Like all jellyfish, Turritopsis dohrnii begins life as a larva, called a planula, which develops from a fertilized egg. A planula swims at first, then settles on the sea floor and grows into a cylindrical colony of polyps. These ultimately spawn free-swimming, genetically identical medusae—the animals we recognize as jellyfish—which grow to adulthood in a matter of weeks.
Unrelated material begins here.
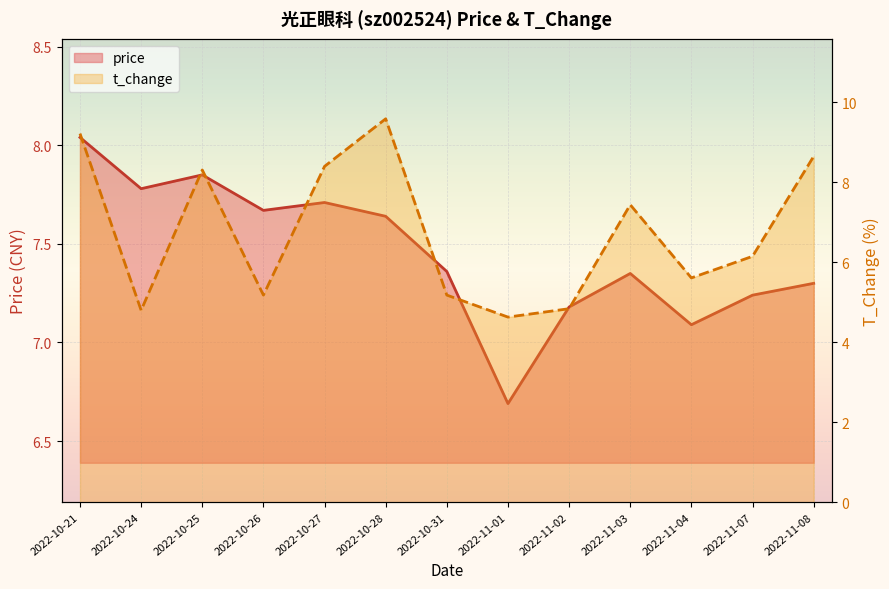

Reading right to left, transcribe all the data shown in this chart.

price: 7.3	7.2	7.1	7.3	7.2	6.7	7.4	7.6	7.7	7.7	7.8	7.8	8.0
t_change: 8.7	6.2	5.6	7.4	4.8	4.6	5.2	9.6	8.4	5.2	8.3	4.8	9.2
Fully grown, Turritopsis dohrnii is only about 4.5 mm (0.18 inches) across, smaller than a pinky nail. A bright-red stomach is visible in the middle of its transparent bell, and the edges are lined with up to 90 white tentacles. These tiny, transparent creatures have an extraordinary survival skill, though. In response to physical damage or even starvation, they take a leap back in their development process, transforming back into a polyp. In a process that looks remarkably like immortality, the born-again polyp colony eventually buds and releases medusae that are genetically identical to the injured adult.  In fact, since this phenomenon was first observed in the 1990s, the species has come to be called “the immortal jellyfish.”